■ Your assignment: Would you return the lines between the one holding "allem jüngere Generationen setzen" and the one holding "RUPTURE DE STOCK", inclusive, and only those, exactly as they stand in the listing below?

■ Dataset excerpts:
::::::::::
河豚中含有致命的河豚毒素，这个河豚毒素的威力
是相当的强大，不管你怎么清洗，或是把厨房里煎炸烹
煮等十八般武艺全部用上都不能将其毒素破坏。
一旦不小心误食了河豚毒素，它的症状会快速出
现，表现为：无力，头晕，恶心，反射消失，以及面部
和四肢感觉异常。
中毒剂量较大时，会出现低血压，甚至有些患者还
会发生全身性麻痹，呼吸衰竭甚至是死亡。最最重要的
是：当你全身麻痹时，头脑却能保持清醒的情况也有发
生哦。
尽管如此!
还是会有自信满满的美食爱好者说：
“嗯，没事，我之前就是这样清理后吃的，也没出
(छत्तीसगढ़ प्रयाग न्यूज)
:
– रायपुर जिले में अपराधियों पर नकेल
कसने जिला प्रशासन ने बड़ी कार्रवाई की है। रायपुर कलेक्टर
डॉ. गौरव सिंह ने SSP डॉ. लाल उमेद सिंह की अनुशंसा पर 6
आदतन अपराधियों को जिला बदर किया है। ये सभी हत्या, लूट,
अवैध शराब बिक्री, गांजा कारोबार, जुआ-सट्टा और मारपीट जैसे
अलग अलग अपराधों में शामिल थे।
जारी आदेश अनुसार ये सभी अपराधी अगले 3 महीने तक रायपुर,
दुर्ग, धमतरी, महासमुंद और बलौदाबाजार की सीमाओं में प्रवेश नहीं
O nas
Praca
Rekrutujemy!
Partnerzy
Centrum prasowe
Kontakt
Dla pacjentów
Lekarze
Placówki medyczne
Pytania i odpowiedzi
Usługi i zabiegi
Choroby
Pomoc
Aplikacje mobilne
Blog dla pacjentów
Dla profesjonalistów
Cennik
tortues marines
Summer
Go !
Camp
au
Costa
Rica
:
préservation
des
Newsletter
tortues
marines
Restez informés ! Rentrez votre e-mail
::::::::::
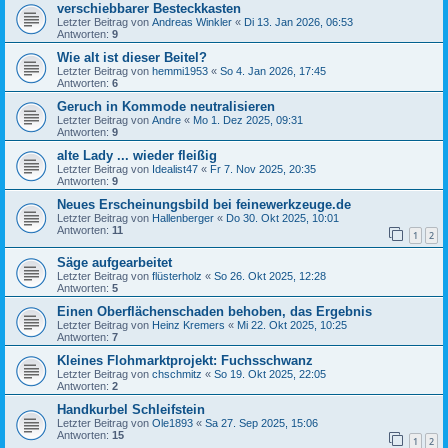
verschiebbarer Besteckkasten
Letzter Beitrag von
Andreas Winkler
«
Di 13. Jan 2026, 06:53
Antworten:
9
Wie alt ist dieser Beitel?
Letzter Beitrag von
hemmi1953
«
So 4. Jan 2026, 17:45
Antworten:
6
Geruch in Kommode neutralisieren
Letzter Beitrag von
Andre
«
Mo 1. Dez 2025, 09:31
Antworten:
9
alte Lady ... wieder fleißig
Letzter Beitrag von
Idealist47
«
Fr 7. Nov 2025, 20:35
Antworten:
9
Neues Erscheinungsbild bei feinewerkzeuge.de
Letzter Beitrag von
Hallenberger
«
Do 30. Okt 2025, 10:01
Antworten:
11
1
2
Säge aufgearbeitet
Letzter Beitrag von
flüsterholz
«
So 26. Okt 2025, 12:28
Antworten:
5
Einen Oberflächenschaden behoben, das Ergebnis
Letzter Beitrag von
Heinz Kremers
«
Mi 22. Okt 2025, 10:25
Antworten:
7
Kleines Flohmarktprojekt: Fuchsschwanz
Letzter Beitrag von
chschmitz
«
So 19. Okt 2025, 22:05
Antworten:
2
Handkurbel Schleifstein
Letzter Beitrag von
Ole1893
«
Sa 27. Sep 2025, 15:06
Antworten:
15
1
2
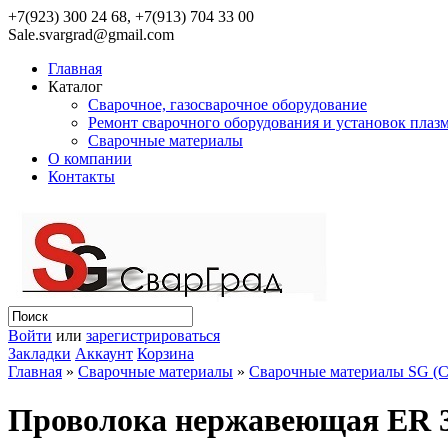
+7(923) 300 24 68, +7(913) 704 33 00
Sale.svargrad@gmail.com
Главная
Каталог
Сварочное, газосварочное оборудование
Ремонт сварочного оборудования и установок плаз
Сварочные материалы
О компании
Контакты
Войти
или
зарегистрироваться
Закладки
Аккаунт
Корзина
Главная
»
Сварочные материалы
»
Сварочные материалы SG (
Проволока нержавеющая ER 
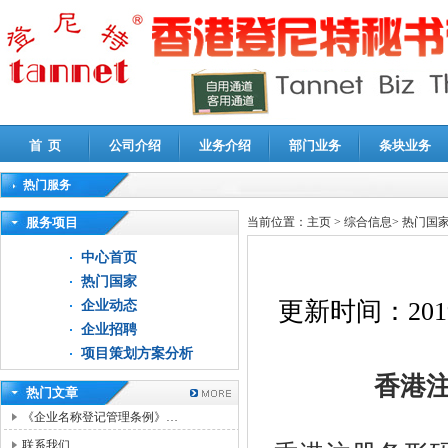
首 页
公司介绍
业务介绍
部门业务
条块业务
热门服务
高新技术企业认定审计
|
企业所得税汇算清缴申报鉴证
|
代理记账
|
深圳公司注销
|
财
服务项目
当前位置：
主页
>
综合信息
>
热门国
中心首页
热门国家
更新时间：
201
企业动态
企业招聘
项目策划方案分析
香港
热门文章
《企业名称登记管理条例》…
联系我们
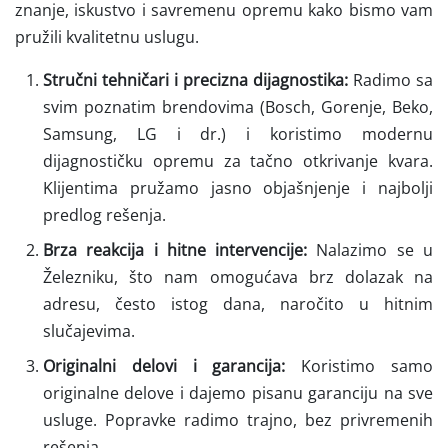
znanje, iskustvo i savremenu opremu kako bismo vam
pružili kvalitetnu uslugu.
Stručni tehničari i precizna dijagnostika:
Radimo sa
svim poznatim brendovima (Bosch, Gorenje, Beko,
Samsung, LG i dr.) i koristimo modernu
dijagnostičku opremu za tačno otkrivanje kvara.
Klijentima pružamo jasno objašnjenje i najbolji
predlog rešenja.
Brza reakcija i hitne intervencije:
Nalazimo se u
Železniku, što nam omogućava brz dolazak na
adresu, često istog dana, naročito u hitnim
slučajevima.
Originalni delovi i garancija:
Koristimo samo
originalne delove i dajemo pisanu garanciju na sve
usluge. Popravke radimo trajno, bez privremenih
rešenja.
::::::::::
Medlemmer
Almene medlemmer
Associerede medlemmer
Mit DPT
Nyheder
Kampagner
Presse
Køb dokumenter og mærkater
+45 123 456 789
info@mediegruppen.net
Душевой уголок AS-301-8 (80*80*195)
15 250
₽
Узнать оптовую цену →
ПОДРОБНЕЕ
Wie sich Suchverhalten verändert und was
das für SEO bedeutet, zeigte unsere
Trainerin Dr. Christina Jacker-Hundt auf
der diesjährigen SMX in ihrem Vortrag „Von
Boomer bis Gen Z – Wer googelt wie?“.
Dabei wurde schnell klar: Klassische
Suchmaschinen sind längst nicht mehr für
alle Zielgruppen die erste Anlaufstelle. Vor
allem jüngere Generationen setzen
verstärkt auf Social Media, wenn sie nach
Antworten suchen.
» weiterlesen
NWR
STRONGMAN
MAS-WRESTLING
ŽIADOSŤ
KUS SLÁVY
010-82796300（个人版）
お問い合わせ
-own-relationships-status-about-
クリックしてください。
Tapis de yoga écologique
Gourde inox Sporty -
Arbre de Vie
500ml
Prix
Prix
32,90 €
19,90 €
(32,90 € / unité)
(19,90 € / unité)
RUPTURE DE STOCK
::::::::::
■ Task result:
allem jüngere Generationen setzen
verstärkt auf Social Media, wenn sie nach
Antworten suchen.
» weiterlesen
NWR
STRONGMAN
MAS-WRESTLING
ŽIADOSŤ
KUS SLÁVY
010-82796300（个人版）
お問い合わせ
-own-relationships-status-about-
クリックしてください。
Tapis de yoga écologique
Gourde inox Sporty -
Arbre de Vie
500ml
Prix
Prix
32,90 €
19,90 €
(32,90 € / unité)
(19,90 € / unité)
RUPTURE DE STOCK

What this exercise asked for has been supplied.